REQUIREMENT:
Everything in the listing below from the line containing "Rendered at 1626 by 1125 pixels." through the line containing "text_box [340, 170, 460, 242]" must be repeated exactly; the remaining lines are not wanted.
###
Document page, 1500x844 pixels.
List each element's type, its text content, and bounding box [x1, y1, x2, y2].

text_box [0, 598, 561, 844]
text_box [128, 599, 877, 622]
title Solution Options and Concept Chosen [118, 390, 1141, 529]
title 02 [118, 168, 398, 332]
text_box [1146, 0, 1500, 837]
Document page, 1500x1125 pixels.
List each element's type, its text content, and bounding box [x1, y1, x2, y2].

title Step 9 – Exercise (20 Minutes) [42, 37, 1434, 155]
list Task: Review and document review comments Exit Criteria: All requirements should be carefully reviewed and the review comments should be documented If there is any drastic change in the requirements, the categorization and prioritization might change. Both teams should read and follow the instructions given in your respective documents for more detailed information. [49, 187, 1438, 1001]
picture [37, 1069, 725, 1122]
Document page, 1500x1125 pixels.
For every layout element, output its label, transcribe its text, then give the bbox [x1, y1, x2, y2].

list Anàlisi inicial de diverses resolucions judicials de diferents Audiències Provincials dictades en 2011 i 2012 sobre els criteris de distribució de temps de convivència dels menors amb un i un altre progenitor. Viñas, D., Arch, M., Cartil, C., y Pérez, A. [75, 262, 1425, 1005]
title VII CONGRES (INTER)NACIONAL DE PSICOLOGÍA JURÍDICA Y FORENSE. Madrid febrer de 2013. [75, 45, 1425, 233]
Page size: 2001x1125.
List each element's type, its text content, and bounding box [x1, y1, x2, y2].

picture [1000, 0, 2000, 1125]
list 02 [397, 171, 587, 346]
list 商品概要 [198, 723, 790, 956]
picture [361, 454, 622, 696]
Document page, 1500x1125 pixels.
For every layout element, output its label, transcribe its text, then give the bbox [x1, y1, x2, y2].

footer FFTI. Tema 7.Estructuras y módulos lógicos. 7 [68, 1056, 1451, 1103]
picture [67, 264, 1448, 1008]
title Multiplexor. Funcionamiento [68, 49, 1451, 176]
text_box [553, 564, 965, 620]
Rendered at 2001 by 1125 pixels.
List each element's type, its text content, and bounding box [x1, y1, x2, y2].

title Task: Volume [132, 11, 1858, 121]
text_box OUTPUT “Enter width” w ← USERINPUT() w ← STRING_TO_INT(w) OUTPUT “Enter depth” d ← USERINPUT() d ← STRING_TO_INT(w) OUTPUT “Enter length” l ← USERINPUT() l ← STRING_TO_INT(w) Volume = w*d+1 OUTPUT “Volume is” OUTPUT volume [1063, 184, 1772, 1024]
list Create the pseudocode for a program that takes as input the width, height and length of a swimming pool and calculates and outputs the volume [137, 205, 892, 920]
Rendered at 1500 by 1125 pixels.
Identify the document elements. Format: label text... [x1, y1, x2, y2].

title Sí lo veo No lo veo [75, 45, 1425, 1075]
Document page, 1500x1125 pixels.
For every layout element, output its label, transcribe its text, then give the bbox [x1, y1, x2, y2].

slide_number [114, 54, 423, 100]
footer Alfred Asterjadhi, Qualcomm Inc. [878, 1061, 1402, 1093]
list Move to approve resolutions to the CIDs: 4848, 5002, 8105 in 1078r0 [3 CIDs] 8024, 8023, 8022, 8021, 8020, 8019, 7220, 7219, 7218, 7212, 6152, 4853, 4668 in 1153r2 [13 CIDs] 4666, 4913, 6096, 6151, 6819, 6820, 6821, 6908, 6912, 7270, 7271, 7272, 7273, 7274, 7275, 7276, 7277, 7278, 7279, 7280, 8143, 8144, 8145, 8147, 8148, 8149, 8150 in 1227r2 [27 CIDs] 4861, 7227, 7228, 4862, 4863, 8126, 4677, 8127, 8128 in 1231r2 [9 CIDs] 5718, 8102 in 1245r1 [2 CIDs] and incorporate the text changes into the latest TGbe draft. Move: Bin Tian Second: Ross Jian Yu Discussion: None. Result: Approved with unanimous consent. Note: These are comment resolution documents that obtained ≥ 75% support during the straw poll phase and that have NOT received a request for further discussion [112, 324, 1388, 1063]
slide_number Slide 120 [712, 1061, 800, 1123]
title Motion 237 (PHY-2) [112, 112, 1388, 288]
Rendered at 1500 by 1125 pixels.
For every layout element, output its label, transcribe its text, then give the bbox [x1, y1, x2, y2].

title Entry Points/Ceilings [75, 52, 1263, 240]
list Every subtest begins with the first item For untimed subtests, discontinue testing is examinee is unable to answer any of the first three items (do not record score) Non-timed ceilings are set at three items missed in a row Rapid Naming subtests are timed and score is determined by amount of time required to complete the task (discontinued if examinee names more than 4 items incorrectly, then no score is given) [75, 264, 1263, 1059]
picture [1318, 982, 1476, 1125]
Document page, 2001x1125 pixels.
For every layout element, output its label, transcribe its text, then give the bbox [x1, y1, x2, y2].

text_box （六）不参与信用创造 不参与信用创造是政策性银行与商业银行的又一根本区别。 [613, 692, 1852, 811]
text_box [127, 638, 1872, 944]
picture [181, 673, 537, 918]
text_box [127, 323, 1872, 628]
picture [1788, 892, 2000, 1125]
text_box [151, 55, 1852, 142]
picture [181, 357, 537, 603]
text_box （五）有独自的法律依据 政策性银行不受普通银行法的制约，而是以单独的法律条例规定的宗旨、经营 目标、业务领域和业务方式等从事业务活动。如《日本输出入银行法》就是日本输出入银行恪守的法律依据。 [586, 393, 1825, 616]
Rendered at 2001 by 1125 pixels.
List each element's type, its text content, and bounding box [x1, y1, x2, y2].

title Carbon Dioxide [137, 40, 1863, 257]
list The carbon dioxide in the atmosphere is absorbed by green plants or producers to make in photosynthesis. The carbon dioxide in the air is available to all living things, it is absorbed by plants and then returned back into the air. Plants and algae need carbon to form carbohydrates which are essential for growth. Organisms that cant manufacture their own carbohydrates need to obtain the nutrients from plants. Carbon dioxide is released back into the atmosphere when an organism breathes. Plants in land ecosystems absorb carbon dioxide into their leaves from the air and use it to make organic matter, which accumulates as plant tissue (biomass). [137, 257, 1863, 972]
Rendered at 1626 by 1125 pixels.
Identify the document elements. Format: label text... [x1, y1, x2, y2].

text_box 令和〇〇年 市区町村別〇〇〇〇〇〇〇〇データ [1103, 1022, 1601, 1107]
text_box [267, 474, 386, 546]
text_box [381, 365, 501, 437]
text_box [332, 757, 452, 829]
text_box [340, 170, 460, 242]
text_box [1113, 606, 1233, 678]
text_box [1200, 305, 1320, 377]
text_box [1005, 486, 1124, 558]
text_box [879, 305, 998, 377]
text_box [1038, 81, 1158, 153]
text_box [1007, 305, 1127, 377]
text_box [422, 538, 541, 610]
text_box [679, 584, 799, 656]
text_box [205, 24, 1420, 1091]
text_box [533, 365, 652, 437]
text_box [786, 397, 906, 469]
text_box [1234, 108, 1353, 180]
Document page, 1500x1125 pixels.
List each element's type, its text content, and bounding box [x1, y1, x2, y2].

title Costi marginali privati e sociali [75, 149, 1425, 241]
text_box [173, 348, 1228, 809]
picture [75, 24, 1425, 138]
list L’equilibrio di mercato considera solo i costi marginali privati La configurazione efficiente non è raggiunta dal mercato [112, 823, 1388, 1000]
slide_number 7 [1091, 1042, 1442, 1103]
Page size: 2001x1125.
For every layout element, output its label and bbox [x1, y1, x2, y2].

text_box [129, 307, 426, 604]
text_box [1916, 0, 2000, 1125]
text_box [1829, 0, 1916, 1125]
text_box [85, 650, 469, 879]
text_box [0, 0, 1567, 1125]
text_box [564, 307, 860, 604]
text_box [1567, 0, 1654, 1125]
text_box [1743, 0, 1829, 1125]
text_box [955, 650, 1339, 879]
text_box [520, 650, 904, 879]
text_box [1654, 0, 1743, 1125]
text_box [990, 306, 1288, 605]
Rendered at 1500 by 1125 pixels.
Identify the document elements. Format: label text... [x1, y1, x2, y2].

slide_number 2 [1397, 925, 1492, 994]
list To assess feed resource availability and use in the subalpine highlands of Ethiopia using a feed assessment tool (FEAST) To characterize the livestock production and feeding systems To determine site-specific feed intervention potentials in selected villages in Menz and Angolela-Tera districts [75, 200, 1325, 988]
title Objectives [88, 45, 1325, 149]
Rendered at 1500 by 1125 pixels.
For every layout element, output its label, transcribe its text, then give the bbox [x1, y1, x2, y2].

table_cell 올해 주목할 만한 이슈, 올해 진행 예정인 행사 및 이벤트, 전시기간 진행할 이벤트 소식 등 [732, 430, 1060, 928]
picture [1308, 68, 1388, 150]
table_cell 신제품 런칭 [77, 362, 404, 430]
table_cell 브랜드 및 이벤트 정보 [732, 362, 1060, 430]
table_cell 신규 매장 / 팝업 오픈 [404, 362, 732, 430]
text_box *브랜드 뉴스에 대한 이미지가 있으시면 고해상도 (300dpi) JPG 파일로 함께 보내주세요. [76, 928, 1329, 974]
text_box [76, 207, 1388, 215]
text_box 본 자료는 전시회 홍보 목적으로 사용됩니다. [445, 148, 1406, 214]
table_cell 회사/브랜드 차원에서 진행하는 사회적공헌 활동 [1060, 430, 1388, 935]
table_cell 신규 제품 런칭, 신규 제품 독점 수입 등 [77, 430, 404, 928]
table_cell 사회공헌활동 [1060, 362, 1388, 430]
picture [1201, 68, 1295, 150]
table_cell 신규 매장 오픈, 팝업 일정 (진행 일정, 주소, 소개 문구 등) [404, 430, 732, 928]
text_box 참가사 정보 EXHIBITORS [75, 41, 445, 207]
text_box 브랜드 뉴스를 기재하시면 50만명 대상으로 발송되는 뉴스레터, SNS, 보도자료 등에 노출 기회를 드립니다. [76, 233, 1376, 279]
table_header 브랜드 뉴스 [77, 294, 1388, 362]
###
SOLUTION FOR THIS PROBLEM:
Rendered at 1626 by 1125 pixels.
Identify the document elements. Format: label text... [x1, y1, x2, y2].

text_box 令和〇〇年 市区町村別〇〇〇〇〇〇〇〇データ [1103, 1022, 1601, 1107]
text_box [267, 474, 386, 546]
text_box [381, 365, 501, 437]
text_box [332, 757, 452, 829]
text_box [340, 170, 460, 242]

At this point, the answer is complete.